Text provided >>

*** Block opens ***

The distribution of crushing forms during the conveying process was calculated. The percentage of epidermal breakage ranged from 38.78% to 90.96%, with an average of 64.91%. The percentage splitting into two flaps ranged from 0 to 18.66%, with an average of 5.98%. The percentage of overall crushing ranged from 8.09% to 57.32%, with an average of 29.11%. The proportions were ranked as epidermal breakage >> overall breakage >> splitting into two flaps. The coefficient of variation of the proportion of epidermal breakage was the smallest. The main reason for these facts is that the soybean seeds were subject to friction, extrusion, and kneading by the spiral blades in the conveying process of the header feeding auger. The diameter of the spiral blade was large, and the number of transported soybean seeds was small, so the acting force was small and the crushing form was epidermal breakage. Some soybean seeds were not transported in a timely fashion by the harvester’s intermediate conveying device, moving backward and remaining on the header, subject to repeated extrusion and rubbing, resulting in overall crushing.

The distribution of crushing forms in the conveying process of the horizontal seed spiral conveyor was also calculated. The percentage of epidermal breakage ranged from 24.61% to 73.98%, with an average of 53.77%. The percentage splitting into two flaps ranged from 6.97% to 47.04%, with an average of 20.29%. The percentage of overall crushing ranged from 13.86% to 54.86%, with an average of 25.94%. The proportions were ranked as epidermal breakage >> overall breakage ≈ splitting into two flaps. The proportion of epidermal breakage was less compared with the above case of the header feeding auger. The coefficients of variation of the proportions of splitting into two flaps and overall breakage decreased. The main reason for these facts is that the soybean seeds were mainly subject to friction, extrusion, and kneading by the spiral blades during the conveying process of the horizontal seed spiral conveyor. Because the diameter of the spiral blade was small and the number of conveyed soybean seeds was large, the force and forcing time both increased. The critical point of the force to cause splitting into two flaps was reached; hence the proportions of splitting and overall crushing increased.

*** Block closes ***

Source data >>
*** Block opens ***

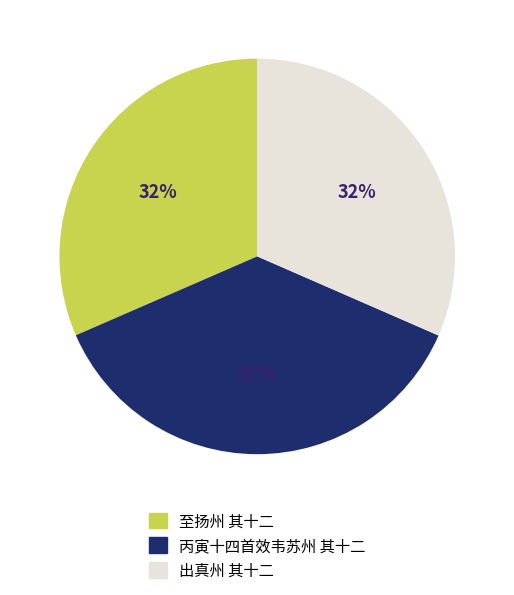

True or false: 出真州 其十二 accounts for 41% of the total.

False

*** Block closes ***

Requirement 1 >> According to the soybean crushing passage, what was the average percentage of overall crushing during conveying by the header feeding auger?
Requirement 2 >> Write the next part of the soybean crushing passage, starting after its final sentence.
The material isn't needed here.

Expected answer 1 >> 29.11%

Expected answer 2 >>
The distribution of crushing forms in the conveying process of horizontal miscellaneous residue spiral conveyor was also calculated. The percentage of epidermal breakage ranged from 28.57% to 61.15%, with an average of 46.01%. The percentage splitting into two flaps ranged from 5.61% to 56.31%, with an average of 23.59%. The percentage of overall crushing ranged from 10.22% to 50.74%, with an average of 30.4%. The proportions were ranked as epidermal breakage > overall breakage > splitting into two flaps. The proportion of epidermal breakage was less compared with the above case of the header feeding auger. The coefficients of variation of the proportions of splitting into two flaps and overall breakage decreased. Similar to the conveying process of the horizontal seed spiral conveyor,the main reason for these facts is that the soybean seeds were mainly subject to friction, extrusion, and kneading by the spiral blades during the conveying process of the horizontal seed spiral conveyor. Because the diameter of the spiral blade was small and the number of conveyed soybean seeds was large, the force and forcing time both increased. The critical point of the force to cause splitting into two flaps was reached; hence the proportions of splitting and overall crushing increased.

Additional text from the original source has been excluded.